Here the coefficient extractor enforces the upper limit of the sum and we obtain

$$2^{2n-2} {2n\choose n}^{-1} [z^{n-2}] \exp(z/2) \sum_{k\ge 0} z^k \frac{1}{2^{2k}} {2k+1\choose k}$$

The sum is

$$-\frac{2}{z} + \frac{2}{z} \frac{1}{\sqrt{1-z}}.$$

We get from the first piece

$$-2^{2n-1} {2n\choose n}^{-1} [z^{n-1}] \exp(z/2) = -2^{n} {2n\choose n}^{-1} \frac{1}{(n-1)!}$$

Now from the asymptotic ${2n\choose n}^{-1} \sim \sqrt{\pi n}/2^{2n}$ we get for the modulus $\sqrt{\pi n}/2^n/(n-1)!$ so this vanishes quite rapidly.
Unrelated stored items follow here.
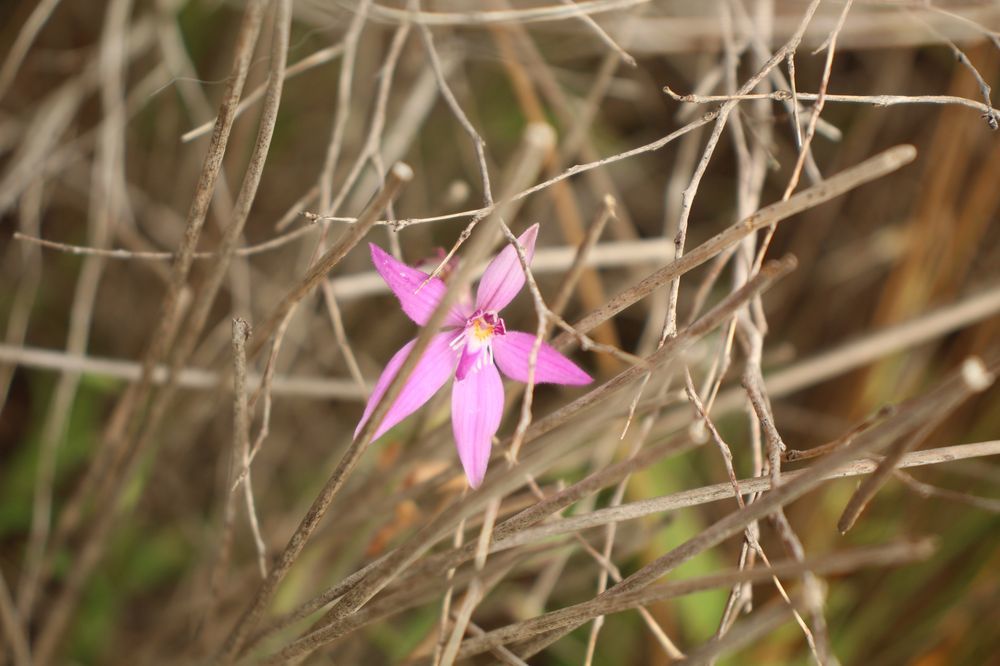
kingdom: Plantae
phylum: Tracheophyta
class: Liliopsida
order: Asparagales
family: Orchidaceae
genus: Caladenia
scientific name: Caladenia latifolia
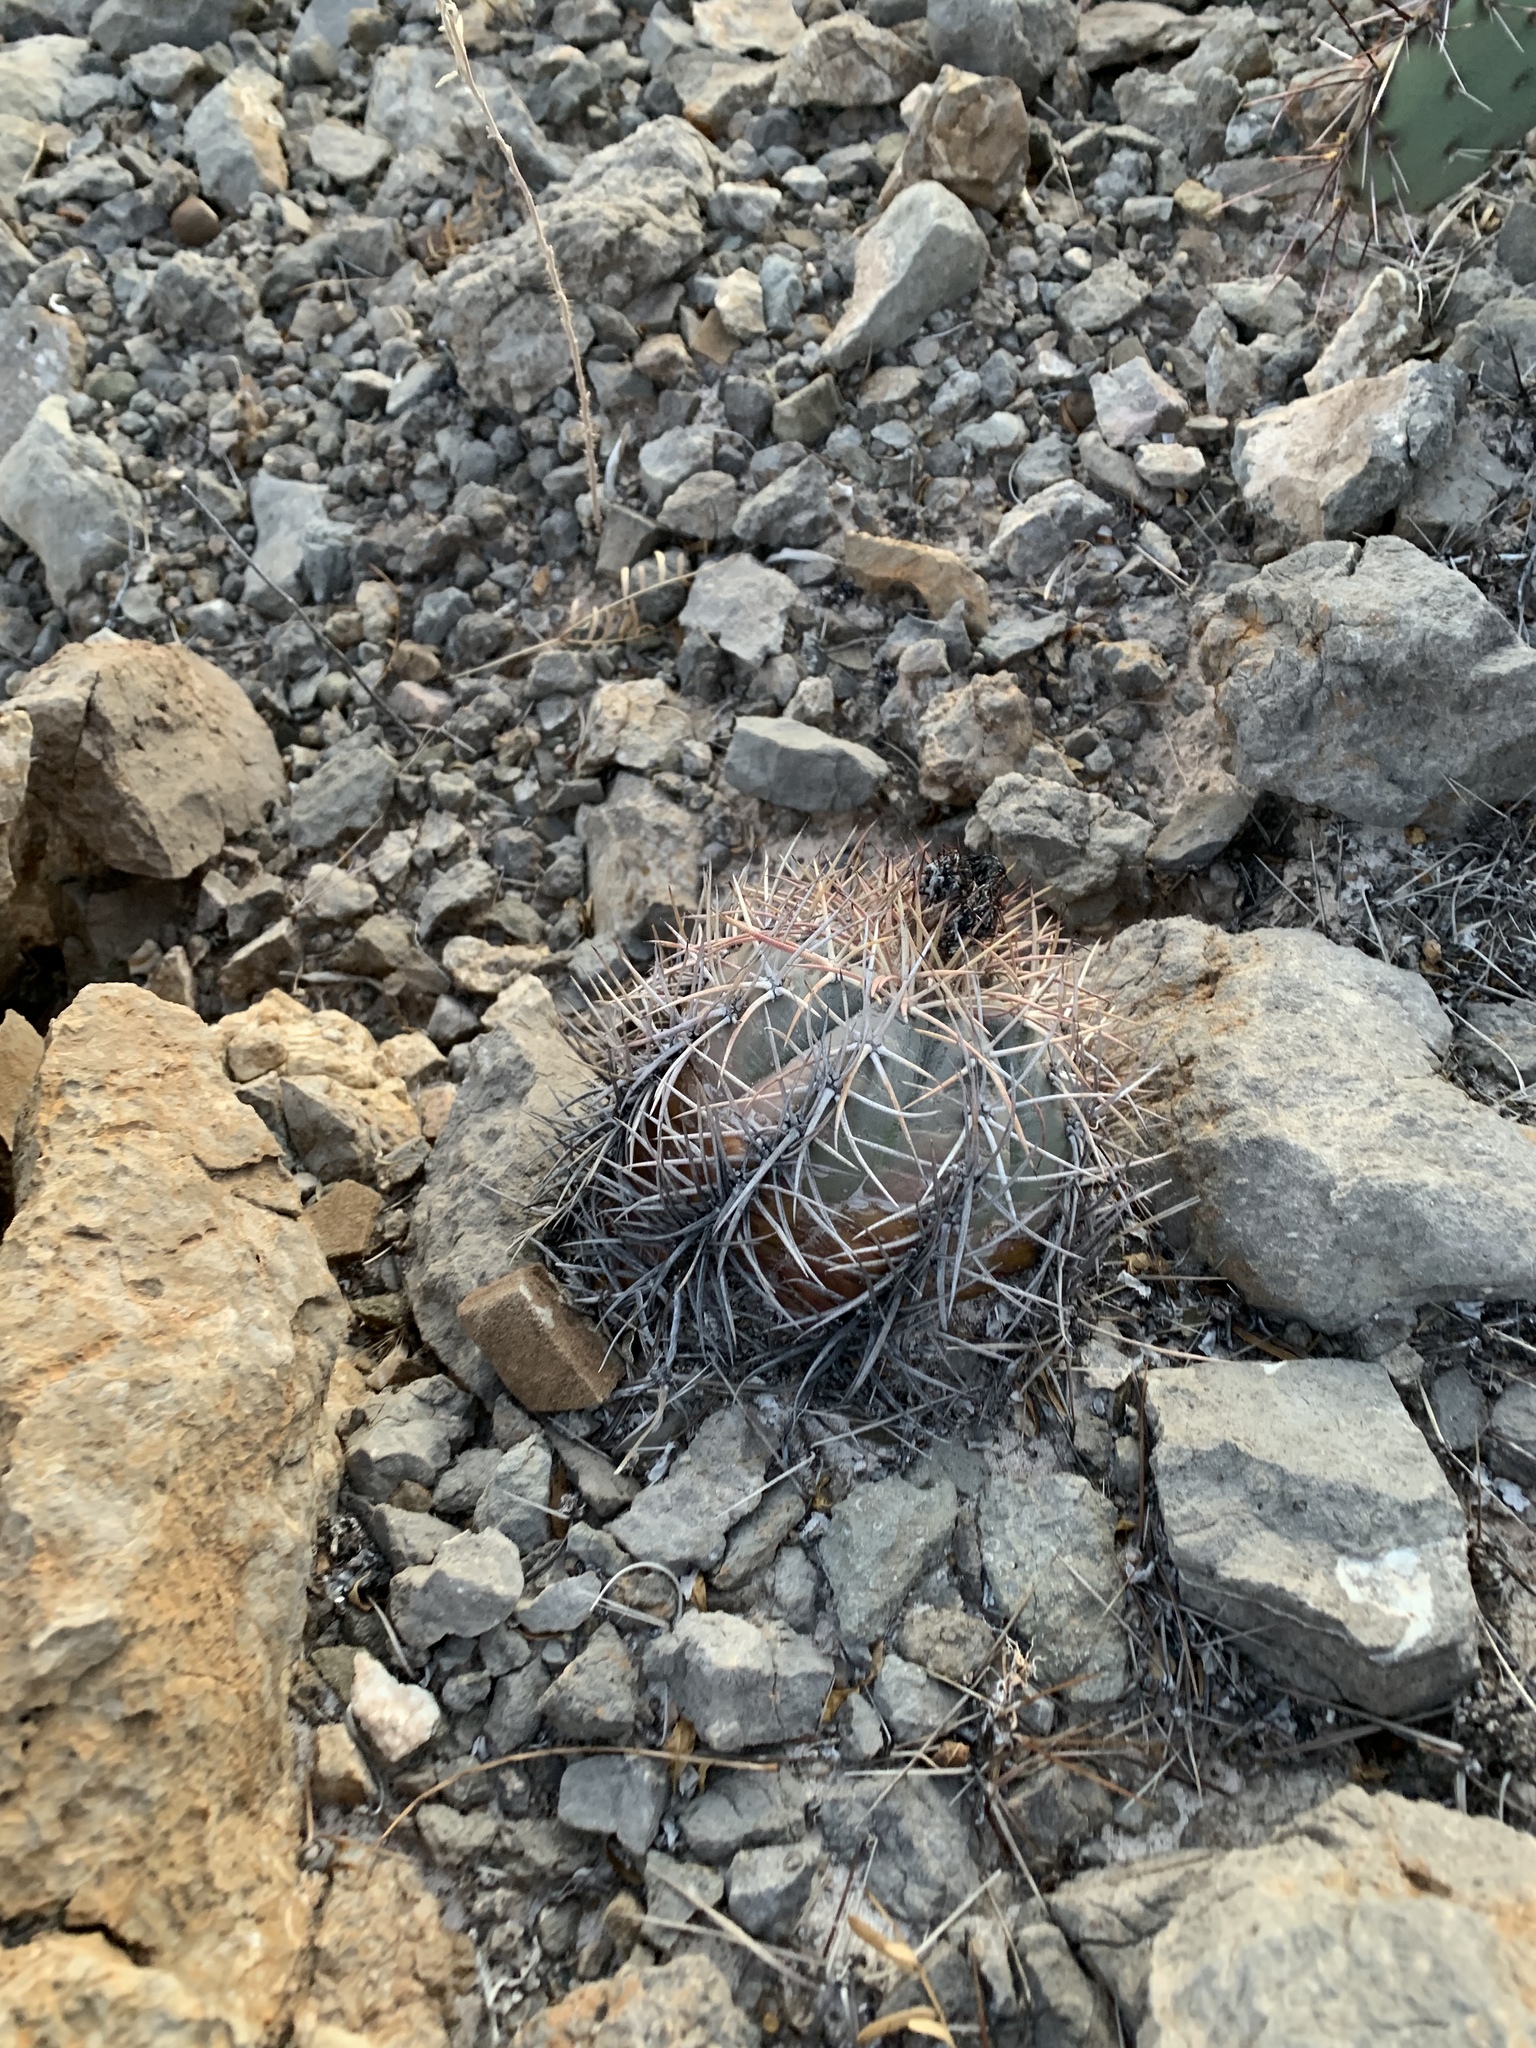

Continuing with the second piece we obtain

$$2^{2n-1} {2n\choose n}^{-1} [z^{n-1}] \frac{\exp(z/2)}{\sqrt{1-z}}.$$

We apply the Darboux method here as documented on page 180 section 5.3 of Wilf's generatingfunctionology where we expand $\exp(z/2)$ about $1$ and take the first term, extracting the corresponding factor from the singular term. This yields

$$\exp(1/2) \times 2^{2n-1} {2n\choose n}^{-1} [z^{n-1}] \frac{1}{\sqrt{1-z}} \\ = \exp(1/2) \times 2^{2n-1} {2n\choose n}^{-1} {n-3/2\choose n-1} \\ = \exp(1/2) \times 2^{2n-1} {2n\choose n}^{-1} \frac{n}{n-1/2} {n-1/2\choose n}.$$

Using the Gamma function approximation of the second binomial coefficient from the Wilf text we get

$$\exp(1/2) \times 2^{2n-1} {2n\choose n}^{-1} \frac{n}{n-1/2} \frac{1}{\sqrt{n} \times \Gamma(1/2)} \\ \sim \exp(1/2) \times 2^{2n-1} \times \frac{\sqrt{\pi n}}{2^{2n}} \frac{n}{n-1/2} \frac{1}{\sqrt{\pi n}} \sim \frac{1}{2} \exp(1/2).$$

We have obtained

$$\frac{\sqrt{e}}{2}$$

the same as in the contributions that were first to appear.